Hip-Hop Jesus



Between my oddly compelling biblical lectures about drugs, my Semitic facial features, thin-cut build, age and long brown hair, I have earned a nickname in prison. Actually, two nicknames.

Most inmates call me Jesus, except for the Muslim inmates, who call me Isa (that's the Arabic name for Jesus, a prophet in the Islamic tradition).

Nobody worships me, obviously enough. The nickname falls more into the category mostly of affectionate ribbing. Still, it's always a little unsettling when a 6'5" 205-pound cocaine dealer starts to sing old Negro spirituals at me each time he walks by.

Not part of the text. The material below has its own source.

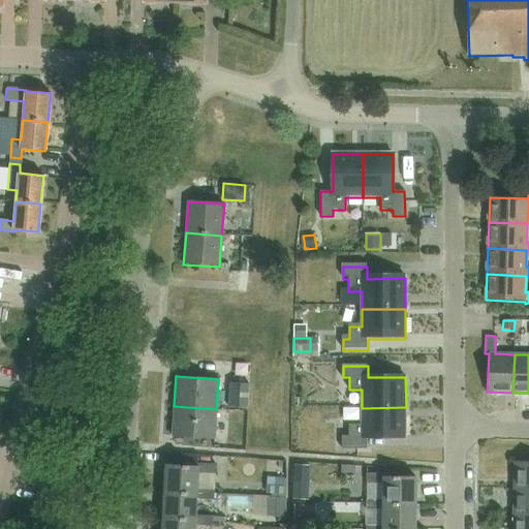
[(248,409),(250,384),(229,382),(228,408),(248,409)]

I spend my days teaching yoga to crackheads and heroin junkies and telling wide-eyed fascinated 18 and 19-year-old corn-rowed small-timers about Ethiopian late Emperor Haile Selassie's kinship and lineage to the Bible's King Solomon (for those readers not in the know, Haile Selassie is otherwise known as Ras Tafari, the unwitting father of the Rastafarian movement).

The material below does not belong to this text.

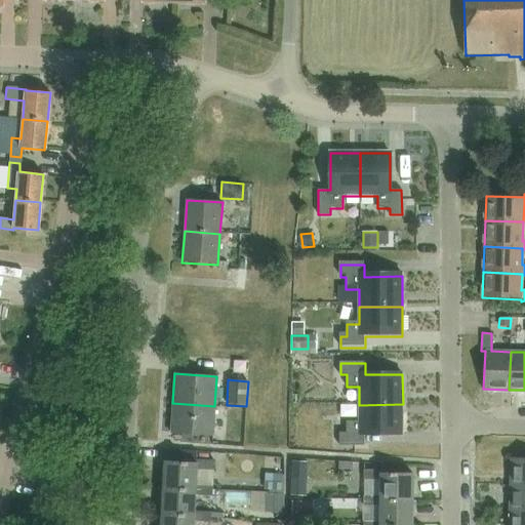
[(172,403),(170,433),(212,436),(214,406),(172,403)]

And virtually all the prisoners, hyperactive impulsive males 17-60 years of age, are fascinated to hear about the role of the Hebrew plant called kaneh-bos in the Old and New Testaments and the later Quran. Most people (and prisoners), it seems, have never considered that scripture contains our culture's first drug restrictions, and these jailbirds in here gather around me two or three times each day to learn. Mostly, I use scripture to discourage them from taking pills and powders (not by advocating the Bible's kaneh-bos, but by pointing out the Bible's warnings about refining any drugs, beyond the natural forms in which God/Evolution created them).

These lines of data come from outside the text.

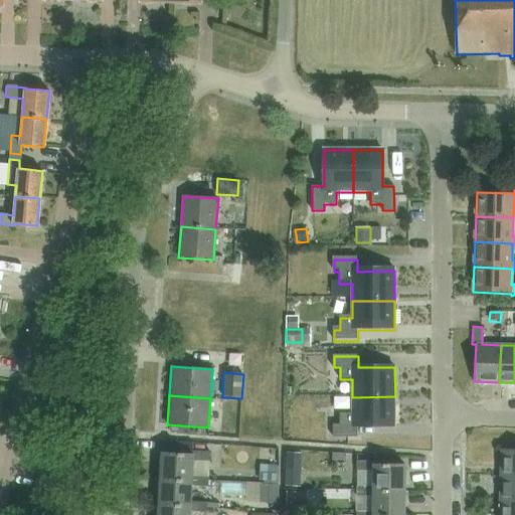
[(395,426),(395,396),(352,397),(352,414),(340,414),(340,425),(335,425),(335,438),(358,438),(358,426),(395,426)]
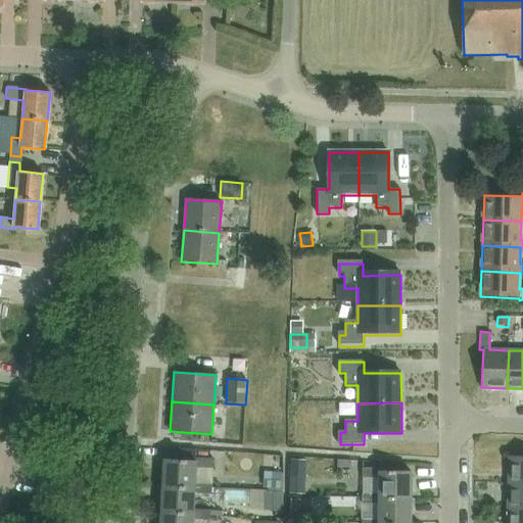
[(164,460),(162,485),(195,487),(195,484),(196,468),(212,469),(212,459),(195,458),(194,462),(164,460)]
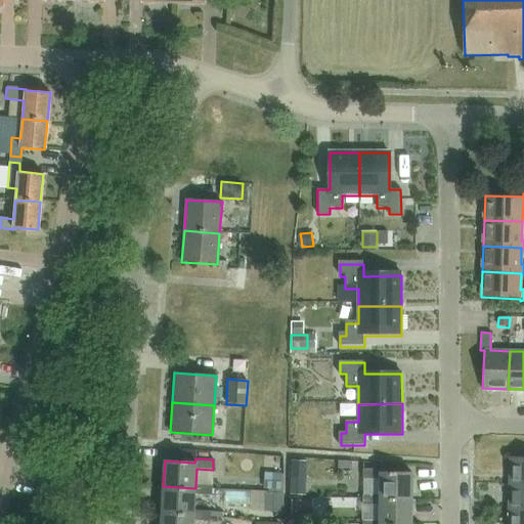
[(523,459),(510,459),(509,483),(523,483),(523,459)]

Last night, a funny thing happened, though. I caused a minor miracle of sorts: the whole cell block of 53 men, all laughing and chanting, "Jesus! Jesus! Jesus" over and over. "Je-ZUS, Jee-ZUS, Jee-ZUS."

Sometimes, at night, the cell block's African-American men partake in a now classic ritual game of rhyming, swearing insults, traded back and forth with mock ferocity masking adoration and respect for one another.

There are a few to no rules, other than that participants use the words "muthafucka" and "n-gger" as often as possible (but white guys can't really say the last word to a black man). The audience's hoots and hollers serve both as judging and instigation, and it can sound downright ugly at times. The hand waving, fist-pumping, jumping crowd energy frequently brings guard running into the midst of the fray, because it looks like a gang fight (and is often used to conceal contraband trades and other shenanigans).

Last night it got louder and longer than I had ever heard it. I was trying to study scripture, but there was no reading, no sleeping, no nothing. The noise was just too intense from the "hip-hop slam" going on.

Finally, I couldn't stand it any longer. I just had to interject, and something very strange happened. I don't know if I can explain it to someone who wasn't there, but I'll try my best.

Have you ever been at a loud party or nightclub, trying to carry on a conversation above the noise, when suddenly and inexplicably, everyone else just seems to run out of steam at the same time and your voice seems to carry impossibly well, just falling into a rhythmic void as if God created it just to embarrass you?

Well, right as I spoke last night, that happened to me.

I'm as pasty white lily-assed as a guy could be, and I've never even tried to "rap" before, but last night I think I got pulled into some kind of African collective consciousness, because suddenly, out of nowhere, in a perfect sonic gap, I began to rhyme with impressive cadence:

Y' call y'selves rappers
Butcha don' know how ta do it
Y' think y'all got "flow"
But all ya do is spew it

Suddenly, all heads turned to the white guy on the bunk beneath the stairs (me), and a few guys made a beat for me, chanting "Go! Go! Go!" They were all staring at me, so I had to keep going, or face a roomful of catcalls and insults. Before I could stop myself, I finished:

You just choppy and stilted
Y'all ain't fluid
You ain't half as good as me
And I'm white & I'm Jewish!

That's when the whole room, black and white (and even the guy from El Salvador) started laughing, clapping and chanting as one: "Jee-ZUS, Jee-ZUS, Jee-ZUS!"

It could never happen again, and that's probably a good thing. It put an end to the hip-hop slam, and more importantly, it did so on a happy note. I had the last word, and it was a good one, a fun one.

Is there racism in prison? There can be, but when it happens, it's not about differences. It's about fear and hatred. Time after time, I have found that humor (self-deprecating, if necessary, but fearless) and curiosity are more compelling than negativity. Time after time, I have seen that prisoners are more bonded in common captivity than we are separated by color or creed. God's blessings are upon us all, even sinners.